BEIRUT - The Syrian opposition has yet to commit to a U.S.-Russian plan to stop fighting in Syria on Saturday, its chief negotiator said, underlining rebel doubts over a deal they fear will not stop Russian air strikes against them.
Combatants are required to say whether they will agree to the "cessation of hostilities" by noon on Friday (1000 GMT), and to halt fighting at midnight Saturday. The deal does not include Islamic State or the Nusra Front, an al Qaeda affiliate which is widely deployed in opposition-held areas.
The Saudi-backed HNC, which groups political and armed opponents of President Bashar al-Assad, said on Monday it had"given its acceptance of international efforts for a cessation of hostilities".
But HNC chief negotiator Mohamad Alloush said on Wednesday the council had yet to decide whether to commit to the deal.
"There was no consultation of Syrians. Will all the observations, additions and amendments requested by Syrians be taken into consideration?," Alloush said in an interview with the pro-opposition Orient TV station.
The opposition fears government forces backed by the Russian air force will continue to attack rebels under the pretext of targeting the Nusra Front. "How can (Russia) offer guarantees while it is part of the problem," Alloush said. "Will this ceasefire be inclusive of parties we view as terrorists - the party of Hassan Nasrallah and the Shi'ite militias?" he added, referring to Lebanon's Hezbollah and other groups fighting alongside the Syrian army.
The HNC, which is meeting in Riyadh, was working on an official memorandum containing observations to be sent to states involved with the agreement, said Alloush, who heads the political office of the Jaish al-Islam rebel group.

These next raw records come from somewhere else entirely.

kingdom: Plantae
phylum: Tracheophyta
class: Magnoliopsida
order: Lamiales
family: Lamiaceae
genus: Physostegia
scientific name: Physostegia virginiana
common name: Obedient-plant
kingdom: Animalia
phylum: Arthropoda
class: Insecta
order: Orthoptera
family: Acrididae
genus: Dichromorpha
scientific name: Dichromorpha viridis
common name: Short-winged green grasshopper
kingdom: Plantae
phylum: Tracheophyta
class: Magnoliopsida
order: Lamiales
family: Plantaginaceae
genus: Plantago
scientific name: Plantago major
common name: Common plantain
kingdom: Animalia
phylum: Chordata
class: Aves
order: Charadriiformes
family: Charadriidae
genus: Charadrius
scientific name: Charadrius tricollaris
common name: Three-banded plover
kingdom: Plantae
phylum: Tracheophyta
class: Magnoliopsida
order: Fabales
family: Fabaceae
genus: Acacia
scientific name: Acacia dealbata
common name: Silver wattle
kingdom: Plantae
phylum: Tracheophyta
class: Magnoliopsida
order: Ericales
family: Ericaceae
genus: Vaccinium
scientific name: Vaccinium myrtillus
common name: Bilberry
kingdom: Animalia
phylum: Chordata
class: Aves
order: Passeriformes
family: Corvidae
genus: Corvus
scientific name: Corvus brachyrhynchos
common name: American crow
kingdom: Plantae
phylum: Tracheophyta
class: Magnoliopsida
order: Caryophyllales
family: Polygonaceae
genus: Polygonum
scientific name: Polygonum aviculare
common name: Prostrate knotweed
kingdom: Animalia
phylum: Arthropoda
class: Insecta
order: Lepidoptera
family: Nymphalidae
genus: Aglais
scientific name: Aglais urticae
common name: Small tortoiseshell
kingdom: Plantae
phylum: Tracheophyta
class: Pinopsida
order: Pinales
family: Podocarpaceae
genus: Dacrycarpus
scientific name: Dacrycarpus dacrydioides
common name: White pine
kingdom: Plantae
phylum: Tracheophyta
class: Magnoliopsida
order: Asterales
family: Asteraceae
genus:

The Syrian government, its war effort buoyed since September by the Russian air force, has accepted the agreement announced on Monday. Syrian President Bashar al-Assad told Russian President Vladimir Putin on Wednesday that his government was ready to assist in implementing the deal, the Kremlin and the Syrian presidency said.
Putin and Assad, who held a telephone conversation, stressed the importance of a continued "uncompromising" fight against Islamic State, the Nusra Front and other militant groups "which are included in the respective list of the United Nations Security Council", the Kremlin said. It gave no further details.
The Syrian presidency made no mention of the Security Council list.
An HNC spokesman said on Tuesday the U.S-Russian plan for a"cessation of hostilities" included "obscure terms" and was heavily influenced by Russia.
The Syrian government said on Tuesday it would work with Moscow to define which groups and areas would be included in the"cessation of hostilities". Damascus views all the groups fighting Assad as terrorists.
The United Nations hopes the planned cessation of hostilities will provide a breathing space for Syrian peace talks to resume. The last round in Geneva broke up earlier this month without progress after the Syrian government launched a Russian-backed offensive on the city of Aleppo.